» What to do:
What is needed is an exact copy of the lines in the listing below, from the one with "intervention pour peindre" up to and including the one with "ในส่วนของการทำ", with no other lines.
-------
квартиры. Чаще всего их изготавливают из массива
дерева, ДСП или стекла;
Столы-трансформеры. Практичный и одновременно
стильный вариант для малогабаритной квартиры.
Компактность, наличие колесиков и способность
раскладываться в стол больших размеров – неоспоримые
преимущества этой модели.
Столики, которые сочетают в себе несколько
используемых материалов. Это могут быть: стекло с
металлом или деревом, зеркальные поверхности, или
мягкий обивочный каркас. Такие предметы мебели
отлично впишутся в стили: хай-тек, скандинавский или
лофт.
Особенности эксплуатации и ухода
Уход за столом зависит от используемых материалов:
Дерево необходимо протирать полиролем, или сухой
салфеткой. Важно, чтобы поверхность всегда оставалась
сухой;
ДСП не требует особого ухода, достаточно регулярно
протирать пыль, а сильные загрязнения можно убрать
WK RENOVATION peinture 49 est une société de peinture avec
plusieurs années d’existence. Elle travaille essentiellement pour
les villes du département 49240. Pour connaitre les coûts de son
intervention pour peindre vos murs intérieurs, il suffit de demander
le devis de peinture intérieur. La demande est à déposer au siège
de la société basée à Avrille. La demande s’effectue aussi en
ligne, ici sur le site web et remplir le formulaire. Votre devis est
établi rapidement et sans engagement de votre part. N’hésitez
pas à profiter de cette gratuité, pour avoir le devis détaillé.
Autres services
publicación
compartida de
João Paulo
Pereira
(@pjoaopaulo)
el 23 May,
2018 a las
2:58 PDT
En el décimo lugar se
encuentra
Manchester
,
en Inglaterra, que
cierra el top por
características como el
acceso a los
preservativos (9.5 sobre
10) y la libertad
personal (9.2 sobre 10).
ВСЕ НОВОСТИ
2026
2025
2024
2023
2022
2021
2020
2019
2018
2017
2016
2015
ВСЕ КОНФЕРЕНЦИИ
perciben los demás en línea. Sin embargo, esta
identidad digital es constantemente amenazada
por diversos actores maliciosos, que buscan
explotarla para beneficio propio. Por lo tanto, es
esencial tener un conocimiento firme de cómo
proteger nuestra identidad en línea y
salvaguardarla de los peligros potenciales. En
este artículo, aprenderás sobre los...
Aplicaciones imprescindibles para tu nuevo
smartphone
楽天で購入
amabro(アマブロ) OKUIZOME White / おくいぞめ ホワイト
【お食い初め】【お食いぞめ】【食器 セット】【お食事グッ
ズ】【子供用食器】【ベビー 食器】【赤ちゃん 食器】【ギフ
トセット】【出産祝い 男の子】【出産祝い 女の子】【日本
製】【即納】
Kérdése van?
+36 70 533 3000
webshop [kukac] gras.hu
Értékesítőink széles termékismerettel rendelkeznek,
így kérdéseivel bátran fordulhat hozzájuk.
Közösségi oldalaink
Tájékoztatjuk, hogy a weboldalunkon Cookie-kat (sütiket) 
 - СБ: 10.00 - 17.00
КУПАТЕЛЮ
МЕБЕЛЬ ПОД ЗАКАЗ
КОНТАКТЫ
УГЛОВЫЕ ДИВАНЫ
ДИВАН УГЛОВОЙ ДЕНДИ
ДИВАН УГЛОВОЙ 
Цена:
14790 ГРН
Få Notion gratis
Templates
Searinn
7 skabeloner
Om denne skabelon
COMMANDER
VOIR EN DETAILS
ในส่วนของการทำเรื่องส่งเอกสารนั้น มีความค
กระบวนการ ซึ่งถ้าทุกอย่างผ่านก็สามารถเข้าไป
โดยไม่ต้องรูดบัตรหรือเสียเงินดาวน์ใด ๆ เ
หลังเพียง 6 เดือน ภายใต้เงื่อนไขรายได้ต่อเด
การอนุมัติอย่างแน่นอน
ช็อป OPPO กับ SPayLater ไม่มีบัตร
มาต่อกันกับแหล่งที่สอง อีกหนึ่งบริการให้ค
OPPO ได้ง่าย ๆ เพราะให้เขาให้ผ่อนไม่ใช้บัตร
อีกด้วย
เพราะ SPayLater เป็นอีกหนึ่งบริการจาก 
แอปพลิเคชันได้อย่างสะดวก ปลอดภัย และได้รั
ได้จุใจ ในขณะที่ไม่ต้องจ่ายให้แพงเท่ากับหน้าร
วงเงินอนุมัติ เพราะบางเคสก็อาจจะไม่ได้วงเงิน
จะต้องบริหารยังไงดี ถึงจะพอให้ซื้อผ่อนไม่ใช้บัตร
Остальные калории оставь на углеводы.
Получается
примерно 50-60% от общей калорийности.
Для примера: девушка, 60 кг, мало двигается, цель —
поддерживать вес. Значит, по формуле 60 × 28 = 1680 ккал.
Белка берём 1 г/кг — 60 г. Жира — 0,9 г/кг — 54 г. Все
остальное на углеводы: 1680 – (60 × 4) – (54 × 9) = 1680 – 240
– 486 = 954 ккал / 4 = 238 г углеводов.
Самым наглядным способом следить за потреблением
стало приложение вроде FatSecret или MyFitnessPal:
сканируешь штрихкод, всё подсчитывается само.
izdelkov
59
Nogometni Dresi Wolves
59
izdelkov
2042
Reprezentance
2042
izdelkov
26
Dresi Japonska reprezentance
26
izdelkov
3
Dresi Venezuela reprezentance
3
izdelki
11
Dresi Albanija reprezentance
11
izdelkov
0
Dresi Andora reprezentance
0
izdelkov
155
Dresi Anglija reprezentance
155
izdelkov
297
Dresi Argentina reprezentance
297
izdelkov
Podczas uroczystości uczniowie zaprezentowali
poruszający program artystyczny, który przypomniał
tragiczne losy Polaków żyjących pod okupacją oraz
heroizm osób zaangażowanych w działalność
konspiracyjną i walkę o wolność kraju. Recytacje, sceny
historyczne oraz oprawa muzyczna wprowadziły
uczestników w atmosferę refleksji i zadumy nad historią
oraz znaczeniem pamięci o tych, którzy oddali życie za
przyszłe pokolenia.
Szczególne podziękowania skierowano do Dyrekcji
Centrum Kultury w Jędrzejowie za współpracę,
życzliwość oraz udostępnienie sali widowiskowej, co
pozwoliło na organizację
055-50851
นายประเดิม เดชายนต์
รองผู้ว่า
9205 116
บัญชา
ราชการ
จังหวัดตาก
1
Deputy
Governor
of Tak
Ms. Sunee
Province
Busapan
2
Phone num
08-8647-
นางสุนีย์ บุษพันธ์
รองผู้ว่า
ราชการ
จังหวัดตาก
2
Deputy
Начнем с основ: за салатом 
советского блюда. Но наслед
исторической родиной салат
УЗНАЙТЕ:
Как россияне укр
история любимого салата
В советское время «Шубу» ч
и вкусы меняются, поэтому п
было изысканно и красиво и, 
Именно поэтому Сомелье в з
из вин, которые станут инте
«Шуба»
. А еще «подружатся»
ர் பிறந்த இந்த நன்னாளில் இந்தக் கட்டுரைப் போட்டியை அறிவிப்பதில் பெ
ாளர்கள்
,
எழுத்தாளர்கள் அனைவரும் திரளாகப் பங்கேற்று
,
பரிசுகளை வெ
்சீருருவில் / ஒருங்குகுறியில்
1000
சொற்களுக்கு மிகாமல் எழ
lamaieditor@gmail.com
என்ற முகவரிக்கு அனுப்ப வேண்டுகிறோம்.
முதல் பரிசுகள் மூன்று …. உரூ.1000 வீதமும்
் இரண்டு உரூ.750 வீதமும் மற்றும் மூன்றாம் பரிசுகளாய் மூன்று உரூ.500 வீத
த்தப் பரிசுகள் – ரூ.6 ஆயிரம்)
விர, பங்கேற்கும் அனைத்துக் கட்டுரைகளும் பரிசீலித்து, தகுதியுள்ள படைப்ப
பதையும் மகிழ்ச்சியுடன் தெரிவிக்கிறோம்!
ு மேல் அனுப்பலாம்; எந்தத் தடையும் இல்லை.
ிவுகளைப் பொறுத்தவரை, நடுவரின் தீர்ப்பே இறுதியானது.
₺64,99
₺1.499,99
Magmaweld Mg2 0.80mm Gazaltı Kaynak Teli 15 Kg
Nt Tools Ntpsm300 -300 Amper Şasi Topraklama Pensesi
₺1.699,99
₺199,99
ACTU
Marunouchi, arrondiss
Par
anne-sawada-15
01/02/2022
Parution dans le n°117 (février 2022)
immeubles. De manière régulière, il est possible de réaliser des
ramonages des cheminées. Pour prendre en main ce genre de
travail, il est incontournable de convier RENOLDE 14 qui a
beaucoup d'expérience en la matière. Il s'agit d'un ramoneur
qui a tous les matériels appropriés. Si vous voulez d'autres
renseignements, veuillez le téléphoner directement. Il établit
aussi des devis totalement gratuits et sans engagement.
-------
» Problem solution:
intervention pour peindre vos murs intérieurs, il suffit de demander
le devis de peinture intérieur. La demande est à déposer au siège
de la société basée à Avrille. La demande s’effectue aussi en
ligne, ici sur le site web et remplir le formulaire. Votre devis est
établi rapidement et sans engagement de votre part. N’hésitez
pas à profiter de cette gratuité, pour avoir le devis détaillé.
Autres services
publicación
compartida de
João Paulo
Pereira
(@pjoaopaulo)
el 23 May,
2018 a las
2:58 PDT
En el décimo lugar se
encuentra
Manchester
,
en Inglaterra, que
cierra el top por
características como el
acceso a los
preservativos (9.5 sobre
10) y la libertad
personal (9.2 sobre 10).
ВСЕ НОВОСТИ
2026
2025
2024
2023
2022
2021
2020
2019
2018
2017
2016
2015
ВСЕ КОНФЕРЕНЦИИ
perciben los demás en línea. Sin embargo, esta
identidad digital es constantemente amenazada
por diversos actores maliciosos, que buscan
explotarla para beneficio propio. Por lo tanto, es
esencial tener un conocimiento firme de cómo
proteger nuestra identidad en línea y
salvaguardarla de los peligros potenciales. En
este artículo, aprenderás sobre los...
Aplicaciones imprescindibles para tu nuevo
smartphone
楽天で購入
amabro(アマブロ) OKUIZOME White / おくいぞめ ホワイト
【お食い初め】【お食いぞめ】【食器 セット】【お食事グッ
ズ】【子供用食器】【ベビー 食器】【赤ちゃん 食器】【ギフ
トセット】【出産祝い 男の子】【出産祝い 女の子】【日本
製】【即納】
Kérdése van?
+36 70 533 3000
webshop [kukac] gras.hu
Értékesítőink széles termékismerettel rendelkeznek,
így kérdéseivel bátran fordulhat hozzájuk.
Közösségi oldalaink
Tájékoztatjuk, hogy a weboldalunkon Cookie-kat (sütiket) 
 - СБ: 10.00 - 17.00
КУПАТЕЛЮ
МЕБЕЛЬ ПОД ЗАКАЗ
КОНТАКТЫ
УГЛОВЫЕ ДИВАНЫ
ДИВАН УГЛОВОЙ ДЕНДИ
ДИВАН УГЛОВОЙ 
Цена:
14790 ГРН
Få Notion gratis
Templates
Searinn
7 skabeloner
Om denne skabelon
COMMANDER
VOIR EN DETAILS
ในส่วนของการทำเรื่องส่งเอกสารนั้น มีความค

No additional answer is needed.